## Trecho do documento
O porto de Lisboa está sem trabalhado extraordinário desde segunda-feira. Os agentes de navegação dizem que o sindicato dos estivadores “vive das greves, para as greves e com as greves”.

A greve ao trabalho extraordinário (e a todo o trabalho aos fins de semana e feriados) iniciou-se no passado dia 21 e prolongar-se-á até 2 de Junho.

Em comunicado, a AGEPOR, que representa os agentes de navegação, acusa o sindicato de usar a greve como “primeira alternativa, condicionando e querendo impor, à partida, apenas as suas condições”. “Este sindicato não vive para o trabalho, não vive para os trabalhadores e não vive para os portos”, reforça.

Referindo-se às alegadas práticas anti-sindicais invocadas pelo SEAL como um dos  motivos da paralisação, a associação dos agentes de navegação volta a acusar o sindicato de “uma prática sistemática anti-portos”.

“Desde 2012 que o sindicato conseguiu asfixiar Lisboa. Se pudesse, tentaria asfixiar e destruir a paz social noutros portos. O resultado da prática deste sindicato foi bem visível em Lisboa. Todos constatámos o declínio! É a política do passado para o declínio do futuro”, critica a AGEPOR, depois de questionar “se estas greves não violam o acordo de paz social em Lisboa que foi tão publicitado aquando da sua assinatura?”

A rematar, a associação dos agentes de navegação condena , de novo, “estas constantes e recorrentes tentativas de prejudicar a imagem dos portos portugueses e que consequentemente enfraquecem a economia nacional”.

[Dados de origem]
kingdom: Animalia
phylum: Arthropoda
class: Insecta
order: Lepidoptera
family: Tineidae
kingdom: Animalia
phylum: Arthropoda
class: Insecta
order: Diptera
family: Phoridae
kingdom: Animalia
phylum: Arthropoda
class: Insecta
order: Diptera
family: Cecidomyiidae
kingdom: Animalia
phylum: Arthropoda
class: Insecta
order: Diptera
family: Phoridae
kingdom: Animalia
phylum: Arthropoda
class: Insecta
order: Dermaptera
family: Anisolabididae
...
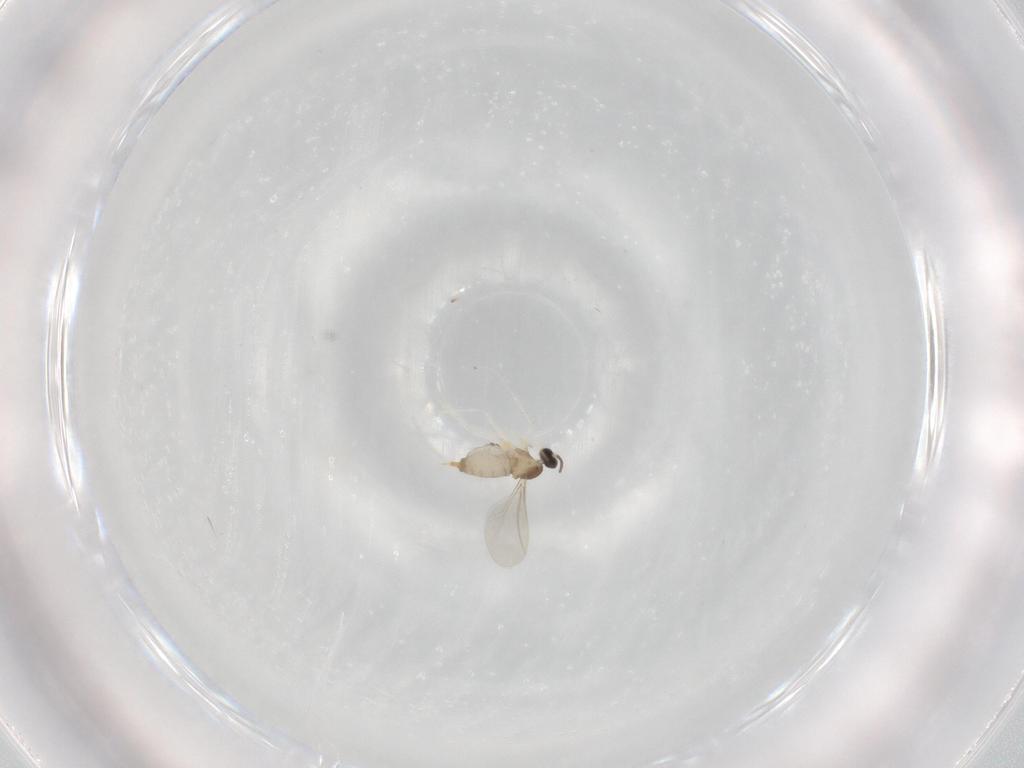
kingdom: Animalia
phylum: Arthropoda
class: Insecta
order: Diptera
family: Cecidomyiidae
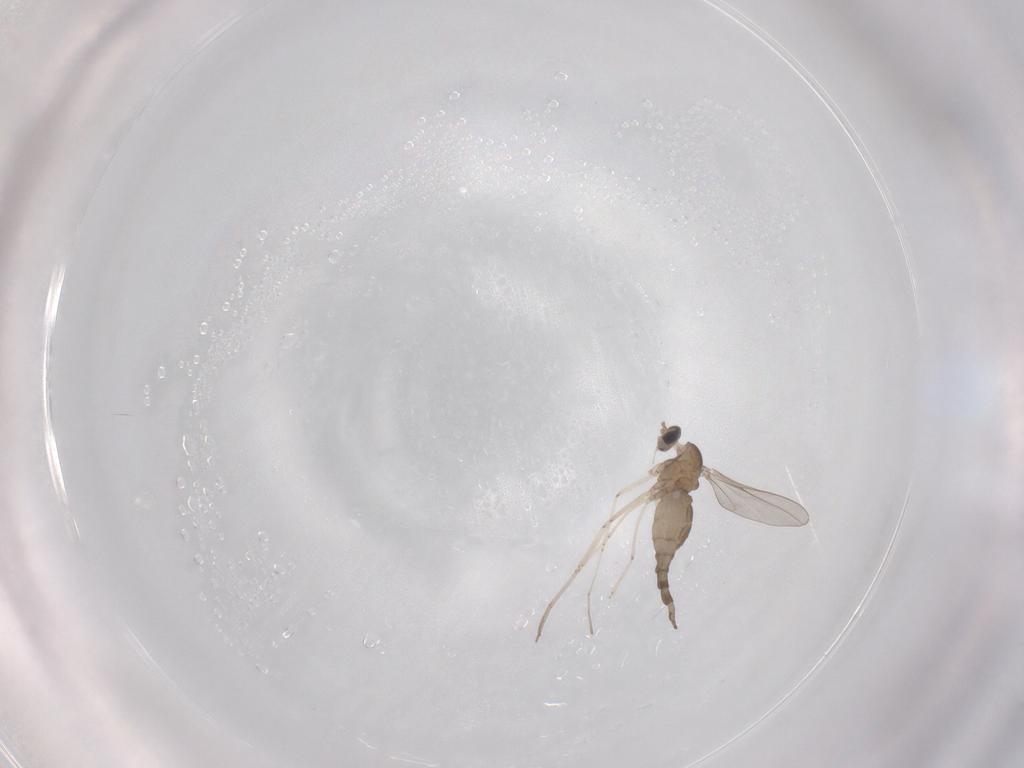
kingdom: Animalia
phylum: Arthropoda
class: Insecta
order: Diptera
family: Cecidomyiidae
==
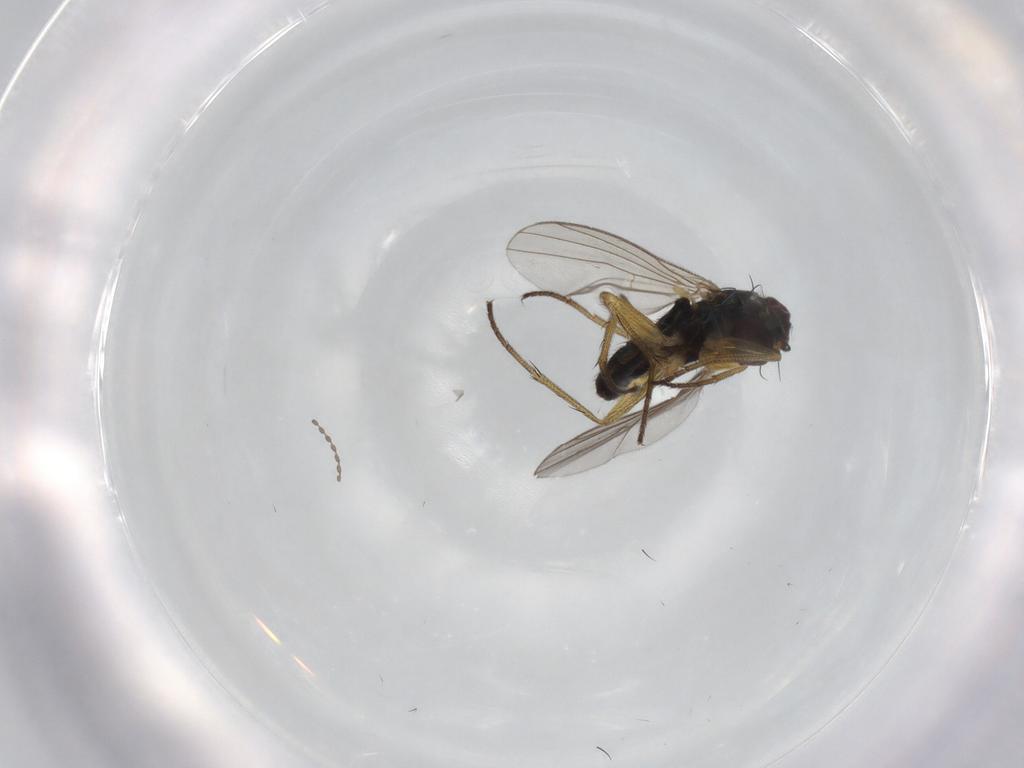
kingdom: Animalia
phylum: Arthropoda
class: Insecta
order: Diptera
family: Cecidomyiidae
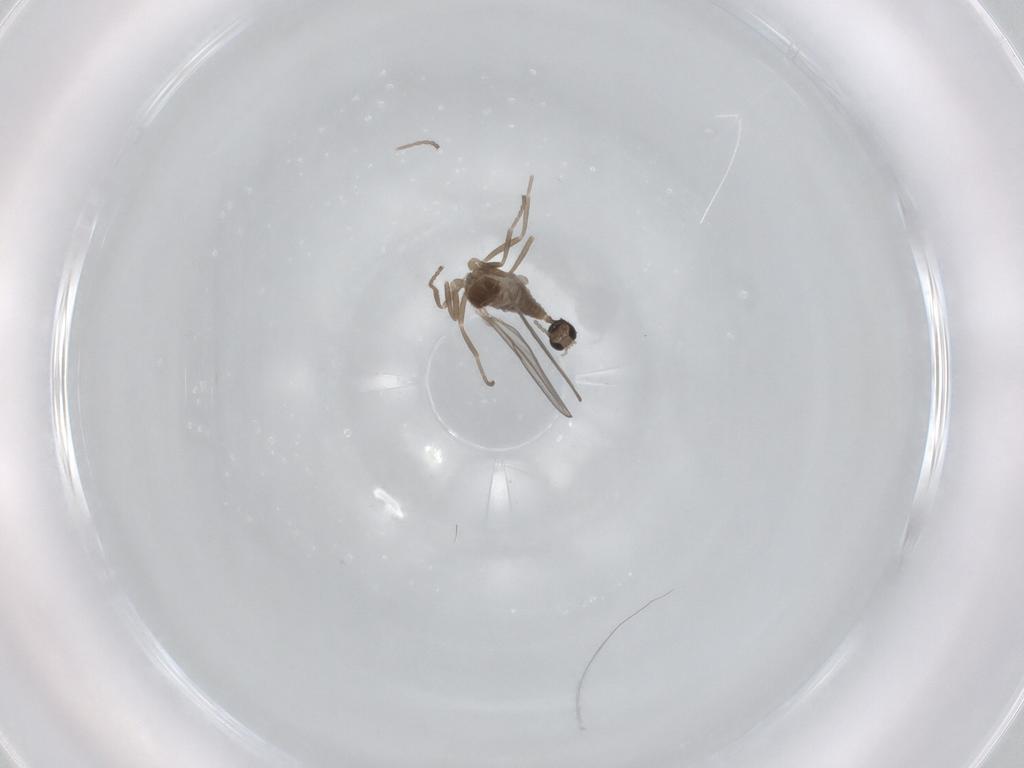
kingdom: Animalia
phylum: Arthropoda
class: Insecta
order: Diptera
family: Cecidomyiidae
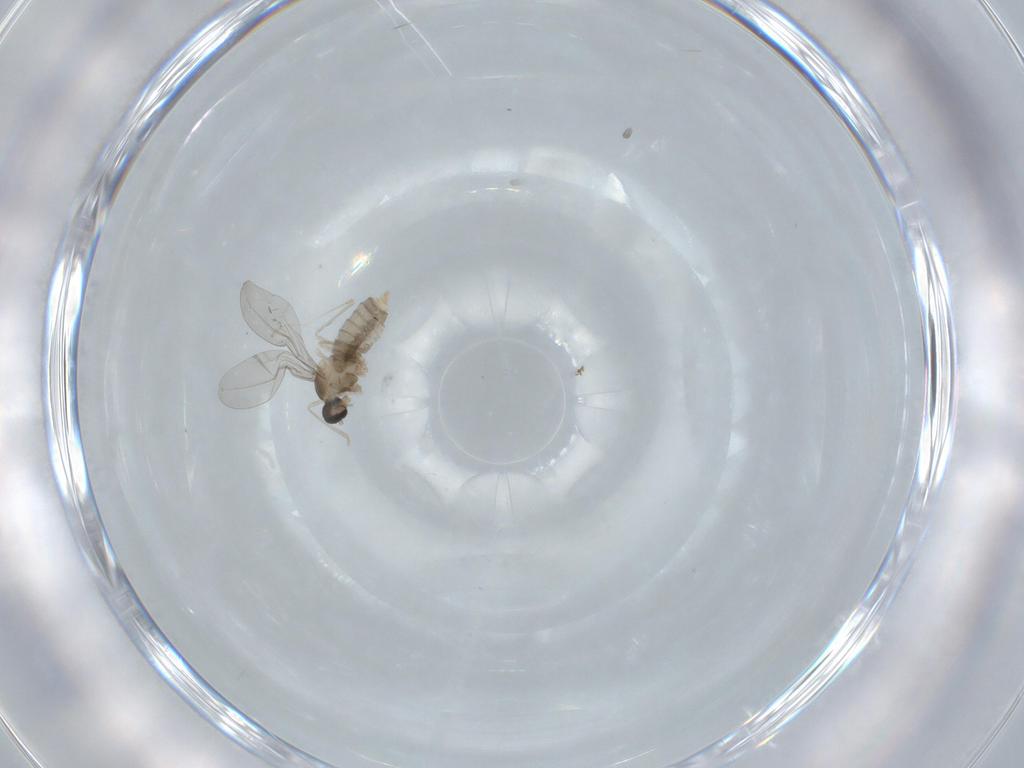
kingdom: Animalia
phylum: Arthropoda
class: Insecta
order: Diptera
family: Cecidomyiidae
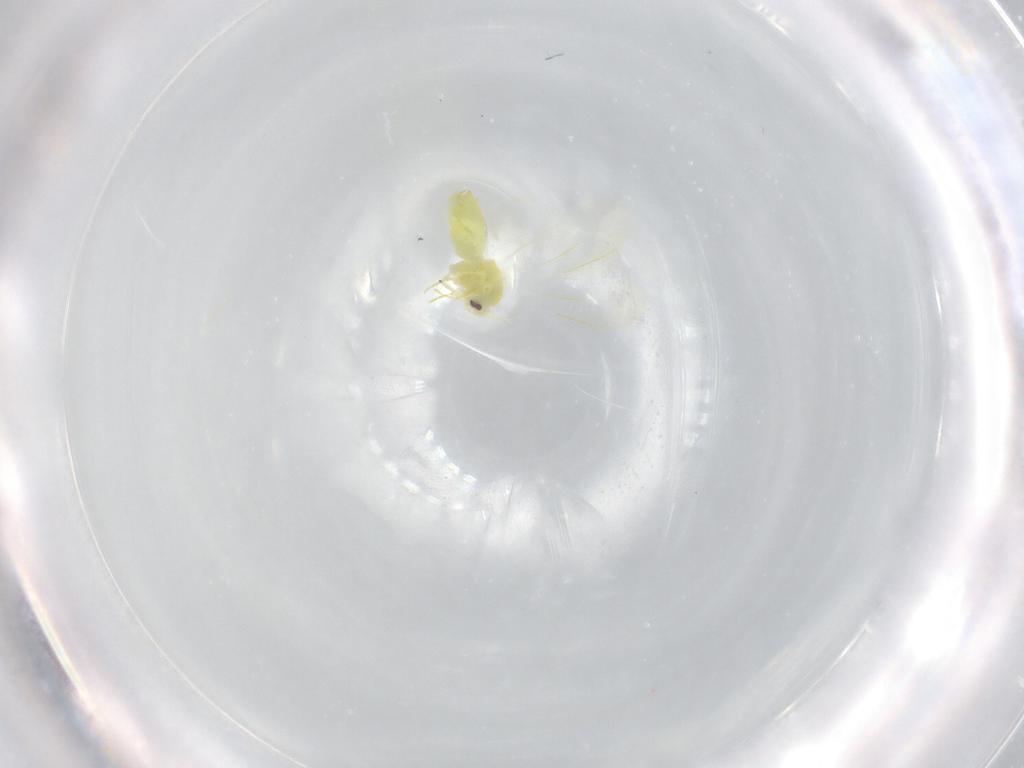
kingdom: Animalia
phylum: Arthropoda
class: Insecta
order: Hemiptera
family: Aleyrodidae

## Instruções
a – Reescreva o trecho do texto sobre a greve no porto de Lisboa que vai de "O porto de Lisboa" até "2 de Junho.", substituindo "estivadores" por "trabalhadores portuários".
b – Segundo o texto sobre a greve no porto de Lisboa, até que data se prolongará a greve ao trabalho extraordinário?

## Lista de respostas
a –
O porto de Lisboa está sem trabalhado extraordinário desde segunda-feira. Os agentes de navegação dizem que o sindicato dos trabalhadores portuários “vive das greves, para as greves e com as greves”.

A greve ao trabalho extraordinário (e a todo o trabalho aos fins de semana e feriados) iniciou-se no passado dia 21 e prolongar-se-á até 2 de Junho.

b – A greve prolongar-se-á até 2 de Junho.